Materials and methods:

MurAA and MurAB of B. subtilis were cloned, heterologously expressed, purified and biochemically characterized. A malachite‑green based phosphate assay was used to determine their kinetic parameters and the IC50 for FOS. With native mass spectrometry (nMS) we investigated the occupation of the active site cysteine, after incubation with substrate or antibiotic at varying concentrations.

Results:

MurAA appears to have a higher affinity towards phosphoenolpyruvate (PEP) and FOS, while MurAB has a higher maximal velocity.
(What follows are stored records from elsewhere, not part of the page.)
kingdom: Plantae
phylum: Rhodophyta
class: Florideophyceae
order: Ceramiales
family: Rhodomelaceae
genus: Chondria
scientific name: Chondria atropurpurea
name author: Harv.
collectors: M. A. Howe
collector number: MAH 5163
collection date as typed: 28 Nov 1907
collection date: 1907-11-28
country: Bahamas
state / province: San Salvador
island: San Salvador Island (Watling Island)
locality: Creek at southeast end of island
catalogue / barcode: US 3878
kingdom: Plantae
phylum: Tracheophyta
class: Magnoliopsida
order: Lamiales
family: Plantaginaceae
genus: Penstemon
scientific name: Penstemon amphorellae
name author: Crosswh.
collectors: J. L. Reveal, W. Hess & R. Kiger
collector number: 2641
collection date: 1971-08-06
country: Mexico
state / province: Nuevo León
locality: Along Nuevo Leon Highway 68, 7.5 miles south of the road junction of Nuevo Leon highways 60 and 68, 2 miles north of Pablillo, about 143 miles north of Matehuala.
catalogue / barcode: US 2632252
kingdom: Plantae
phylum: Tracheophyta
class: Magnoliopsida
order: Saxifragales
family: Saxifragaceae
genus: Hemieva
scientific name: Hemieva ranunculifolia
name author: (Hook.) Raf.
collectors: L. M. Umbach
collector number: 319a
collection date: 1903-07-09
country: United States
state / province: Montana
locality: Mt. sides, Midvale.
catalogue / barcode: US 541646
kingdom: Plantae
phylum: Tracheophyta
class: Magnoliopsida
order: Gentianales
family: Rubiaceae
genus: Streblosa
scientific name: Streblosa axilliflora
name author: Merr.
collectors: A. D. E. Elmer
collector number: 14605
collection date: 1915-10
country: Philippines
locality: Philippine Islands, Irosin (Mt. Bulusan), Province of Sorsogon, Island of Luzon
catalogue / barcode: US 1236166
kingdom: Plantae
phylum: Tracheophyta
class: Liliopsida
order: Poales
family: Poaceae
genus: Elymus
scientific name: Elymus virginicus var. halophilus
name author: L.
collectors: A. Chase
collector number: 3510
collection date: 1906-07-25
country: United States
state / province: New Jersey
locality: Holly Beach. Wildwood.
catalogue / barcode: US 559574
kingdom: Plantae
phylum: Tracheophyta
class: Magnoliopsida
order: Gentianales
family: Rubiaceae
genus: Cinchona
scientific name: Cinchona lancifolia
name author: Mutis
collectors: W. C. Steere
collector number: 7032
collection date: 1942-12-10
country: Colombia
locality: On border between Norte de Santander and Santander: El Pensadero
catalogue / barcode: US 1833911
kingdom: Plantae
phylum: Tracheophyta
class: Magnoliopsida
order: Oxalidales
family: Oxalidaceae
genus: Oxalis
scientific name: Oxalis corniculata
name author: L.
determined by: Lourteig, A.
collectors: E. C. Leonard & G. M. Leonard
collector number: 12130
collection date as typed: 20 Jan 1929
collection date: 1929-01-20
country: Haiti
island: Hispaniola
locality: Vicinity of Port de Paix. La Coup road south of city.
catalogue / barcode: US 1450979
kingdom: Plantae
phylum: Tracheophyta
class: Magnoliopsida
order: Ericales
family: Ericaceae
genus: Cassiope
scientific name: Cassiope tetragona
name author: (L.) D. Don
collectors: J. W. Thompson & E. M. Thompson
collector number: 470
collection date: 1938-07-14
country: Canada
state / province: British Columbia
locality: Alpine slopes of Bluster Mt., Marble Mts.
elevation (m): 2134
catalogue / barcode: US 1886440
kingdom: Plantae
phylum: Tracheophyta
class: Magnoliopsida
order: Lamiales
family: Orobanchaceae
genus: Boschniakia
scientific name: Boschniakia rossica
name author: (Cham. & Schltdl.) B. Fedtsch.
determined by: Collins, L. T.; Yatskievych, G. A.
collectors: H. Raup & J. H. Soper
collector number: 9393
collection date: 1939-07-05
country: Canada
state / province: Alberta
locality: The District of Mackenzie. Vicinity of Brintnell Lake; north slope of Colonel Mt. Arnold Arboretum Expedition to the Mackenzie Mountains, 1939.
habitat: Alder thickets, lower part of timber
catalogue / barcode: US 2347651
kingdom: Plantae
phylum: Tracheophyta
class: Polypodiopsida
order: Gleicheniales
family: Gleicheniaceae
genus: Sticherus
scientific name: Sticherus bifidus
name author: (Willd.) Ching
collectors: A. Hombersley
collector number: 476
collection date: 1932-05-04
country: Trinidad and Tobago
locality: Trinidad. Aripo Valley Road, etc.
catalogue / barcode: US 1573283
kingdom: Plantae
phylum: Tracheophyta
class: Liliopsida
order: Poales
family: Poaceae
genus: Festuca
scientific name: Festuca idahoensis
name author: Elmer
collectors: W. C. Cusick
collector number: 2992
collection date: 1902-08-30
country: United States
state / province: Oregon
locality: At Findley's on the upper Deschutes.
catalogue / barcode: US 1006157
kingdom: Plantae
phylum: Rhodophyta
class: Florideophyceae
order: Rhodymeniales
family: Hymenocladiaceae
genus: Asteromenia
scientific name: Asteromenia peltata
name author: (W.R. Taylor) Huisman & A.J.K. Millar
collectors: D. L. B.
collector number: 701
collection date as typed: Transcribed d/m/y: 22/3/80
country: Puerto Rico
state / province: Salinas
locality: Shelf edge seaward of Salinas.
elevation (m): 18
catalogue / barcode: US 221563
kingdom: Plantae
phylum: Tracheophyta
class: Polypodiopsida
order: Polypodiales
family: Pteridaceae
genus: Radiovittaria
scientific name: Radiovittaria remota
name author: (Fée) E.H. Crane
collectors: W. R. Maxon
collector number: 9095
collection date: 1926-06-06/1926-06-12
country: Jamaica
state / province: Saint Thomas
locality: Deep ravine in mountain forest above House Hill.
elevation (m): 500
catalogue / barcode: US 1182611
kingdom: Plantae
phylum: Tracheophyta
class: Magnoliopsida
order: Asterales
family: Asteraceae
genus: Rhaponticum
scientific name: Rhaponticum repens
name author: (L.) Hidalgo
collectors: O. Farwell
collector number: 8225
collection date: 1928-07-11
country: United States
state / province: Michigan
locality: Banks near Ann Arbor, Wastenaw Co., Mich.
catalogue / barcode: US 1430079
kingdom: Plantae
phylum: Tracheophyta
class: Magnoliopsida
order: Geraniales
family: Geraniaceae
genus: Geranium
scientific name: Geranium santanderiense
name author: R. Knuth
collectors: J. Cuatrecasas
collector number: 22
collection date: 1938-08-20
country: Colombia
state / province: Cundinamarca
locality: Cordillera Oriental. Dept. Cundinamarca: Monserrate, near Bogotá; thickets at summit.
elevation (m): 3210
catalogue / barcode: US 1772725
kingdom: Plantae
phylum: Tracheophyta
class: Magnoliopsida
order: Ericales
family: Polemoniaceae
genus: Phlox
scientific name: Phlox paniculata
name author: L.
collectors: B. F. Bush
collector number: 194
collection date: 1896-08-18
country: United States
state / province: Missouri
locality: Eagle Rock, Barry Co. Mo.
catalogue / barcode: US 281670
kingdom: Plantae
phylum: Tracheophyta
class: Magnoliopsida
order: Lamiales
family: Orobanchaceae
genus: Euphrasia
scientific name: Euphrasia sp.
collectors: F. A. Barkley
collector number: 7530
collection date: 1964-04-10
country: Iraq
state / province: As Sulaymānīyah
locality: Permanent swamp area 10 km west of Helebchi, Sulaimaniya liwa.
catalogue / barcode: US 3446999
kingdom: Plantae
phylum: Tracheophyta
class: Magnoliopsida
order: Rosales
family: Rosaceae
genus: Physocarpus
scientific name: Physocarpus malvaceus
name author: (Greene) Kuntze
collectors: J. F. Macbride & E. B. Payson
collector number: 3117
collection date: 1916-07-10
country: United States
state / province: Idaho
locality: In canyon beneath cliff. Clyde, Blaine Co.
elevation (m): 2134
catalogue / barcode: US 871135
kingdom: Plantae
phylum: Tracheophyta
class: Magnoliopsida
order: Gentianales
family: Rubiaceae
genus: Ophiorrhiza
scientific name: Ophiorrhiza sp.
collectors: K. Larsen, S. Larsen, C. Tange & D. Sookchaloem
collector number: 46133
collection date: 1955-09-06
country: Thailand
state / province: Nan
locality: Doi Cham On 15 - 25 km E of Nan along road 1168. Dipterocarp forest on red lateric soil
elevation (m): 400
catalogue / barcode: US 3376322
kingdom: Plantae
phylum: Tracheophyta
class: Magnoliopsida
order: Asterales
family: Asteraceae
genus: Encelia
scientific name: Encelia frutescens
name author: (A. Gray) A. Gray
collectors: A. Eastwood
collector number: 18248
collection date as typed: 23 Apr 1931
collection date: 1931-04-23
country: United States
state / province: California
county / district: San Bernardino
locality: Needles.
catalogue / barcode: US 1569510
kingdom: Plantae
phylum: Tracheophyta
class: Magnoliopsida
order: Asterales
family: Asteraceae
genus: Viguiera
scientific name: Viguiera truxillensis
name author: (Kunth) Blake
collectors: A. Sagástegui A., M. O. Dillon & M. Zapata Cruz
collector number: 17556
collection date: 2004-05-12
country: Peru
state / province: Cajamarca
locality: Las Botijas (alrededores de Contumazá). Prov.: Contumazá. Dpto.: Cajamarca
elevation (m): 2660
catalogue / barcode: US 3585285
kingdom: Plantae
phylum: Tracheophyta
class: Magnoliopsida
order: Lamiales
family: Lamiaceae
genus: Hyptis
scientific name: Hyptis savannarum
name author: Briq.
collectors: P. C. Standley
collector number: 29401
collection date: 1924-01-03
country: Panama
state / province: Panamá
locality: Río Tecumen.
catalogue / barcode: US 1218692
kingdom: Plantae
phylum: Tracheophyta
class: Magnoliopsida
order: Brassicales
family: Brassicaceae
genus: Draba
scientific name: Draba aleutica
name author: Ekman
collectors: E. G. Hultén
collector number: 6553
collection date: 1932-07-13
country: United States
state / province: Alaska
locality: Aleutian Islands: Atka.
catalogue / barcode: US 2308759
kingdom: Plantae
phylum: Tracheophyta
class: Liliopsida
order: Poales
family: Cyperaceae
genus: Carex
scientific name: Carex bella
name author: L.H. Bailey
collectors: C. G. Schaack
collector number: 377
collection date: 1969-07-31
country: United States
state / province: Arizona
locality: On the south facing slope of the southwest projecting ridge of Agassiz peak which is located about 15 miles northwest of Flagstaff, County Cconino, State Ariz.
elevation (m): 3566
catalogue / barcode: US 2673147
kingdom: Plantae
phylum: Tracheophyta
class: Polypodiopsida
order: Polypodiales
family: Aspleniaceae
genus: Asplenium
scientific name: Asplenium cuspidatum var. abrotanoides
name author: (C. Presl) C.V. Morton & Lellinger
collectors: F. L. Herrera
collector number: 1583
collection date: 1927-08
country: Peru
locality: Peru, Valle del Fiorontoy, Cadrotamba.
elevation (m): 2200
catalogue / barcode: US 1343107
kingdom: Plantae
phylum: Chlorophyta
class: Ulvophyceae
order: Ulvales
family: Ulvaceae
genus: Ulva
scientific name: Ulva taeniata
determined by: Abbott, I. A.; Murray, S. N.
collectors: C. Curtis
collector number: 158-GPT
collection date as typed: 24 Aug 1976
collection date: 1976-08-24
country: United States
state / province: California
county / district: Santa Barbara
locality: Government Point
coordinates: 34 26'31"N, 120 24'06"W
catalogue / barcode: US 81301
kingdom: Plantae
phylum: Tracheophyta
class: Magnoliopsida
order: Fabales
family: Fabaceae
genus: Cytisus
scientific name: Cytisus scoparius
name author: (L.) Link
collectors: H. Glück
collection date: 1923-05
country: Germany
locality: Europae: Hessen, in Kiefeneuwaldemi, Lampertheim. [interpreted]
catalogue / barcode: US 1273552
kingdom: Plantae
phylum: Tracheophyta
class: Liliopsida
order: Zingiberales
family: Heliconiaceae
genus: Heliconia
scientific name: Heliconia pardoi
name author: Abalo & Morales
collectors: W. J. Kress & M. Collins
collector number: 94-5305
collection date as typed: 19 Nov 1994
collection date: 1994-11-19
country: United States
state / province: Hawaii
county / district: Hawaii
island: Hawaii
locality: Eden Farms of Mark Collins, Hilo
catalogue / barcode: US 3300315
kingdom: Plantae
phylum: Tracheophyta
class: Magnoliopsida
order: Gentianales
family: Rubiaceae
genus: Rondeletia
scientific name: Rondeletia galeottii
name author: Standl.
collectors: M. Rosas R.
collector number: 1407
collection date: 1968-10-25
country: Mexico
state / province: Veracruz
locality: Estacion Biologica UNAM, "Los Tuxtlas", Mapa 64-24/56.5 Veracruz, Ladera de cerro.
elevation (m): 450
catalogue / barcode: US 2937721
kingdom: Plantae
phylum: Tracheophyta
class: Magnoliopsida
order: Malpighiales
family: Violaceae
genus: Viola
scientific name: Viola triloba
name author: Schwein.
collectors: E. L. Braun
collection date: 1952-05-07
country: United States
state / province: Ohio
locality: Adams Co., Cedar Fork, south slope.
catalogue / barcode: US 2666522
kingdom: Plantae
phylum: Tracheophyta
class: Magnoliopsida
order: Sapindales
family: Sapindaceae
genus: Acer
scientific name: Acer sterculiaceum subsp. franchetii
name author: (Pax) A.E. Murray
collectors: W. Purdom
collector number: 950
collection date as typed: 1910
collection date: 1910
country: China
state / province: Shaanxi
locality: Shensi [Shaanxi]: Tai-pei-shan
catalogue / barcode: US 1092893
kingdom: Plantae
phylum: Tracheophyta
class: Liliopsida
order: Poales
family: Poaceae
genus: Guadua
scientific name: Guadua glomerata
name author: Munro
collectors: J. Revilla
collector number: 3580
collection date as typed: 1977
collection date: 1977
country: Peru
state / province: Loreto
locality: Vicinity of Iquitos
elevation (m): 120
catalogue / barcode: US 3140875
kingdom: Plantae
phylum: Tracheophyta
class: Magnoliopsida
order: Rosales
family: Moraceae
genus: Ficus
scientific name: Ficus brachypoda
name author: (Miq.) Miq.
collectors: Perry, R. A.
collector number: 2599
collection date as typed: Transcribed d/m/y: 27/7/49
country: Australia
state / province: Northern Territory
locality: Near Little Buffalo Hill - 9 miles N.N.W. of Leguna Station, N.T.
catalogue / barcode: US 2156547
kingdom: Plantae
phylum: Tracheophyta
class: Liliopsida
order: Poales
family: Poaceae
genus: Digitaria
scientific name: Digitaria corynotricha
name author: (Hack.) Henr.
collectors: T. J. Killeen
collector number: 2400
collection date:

Most interestingly, purified MurAA and MurAB both carried a PEP molecule covalently bound to the active-site cysteine residue, shown with nMS, and we were able to demonstrate that, in this form, both isozymes are no molecular targets for FOS. Addition of second substrate UDP-N-acetylglucosamine triggers the enzymatic reaction, relieves the active site and, in this form, enabled binding of FOS. Further, the two isozymes have differences in their active‑site occupation, where multiple substrates/products are bound to MurAB, but not to MurAA.

Summary:

Using nMS, we were able to directly show, for the first time, that MurA isozymes are isolated from cells in a FOS-insensitive form with a PEP covalently blocking the active site cysteine. Although the MurA isozymes of B. subtilis have rather similar kinetic properties, differences occur in reaction rate and the affinity for PEP and FOS.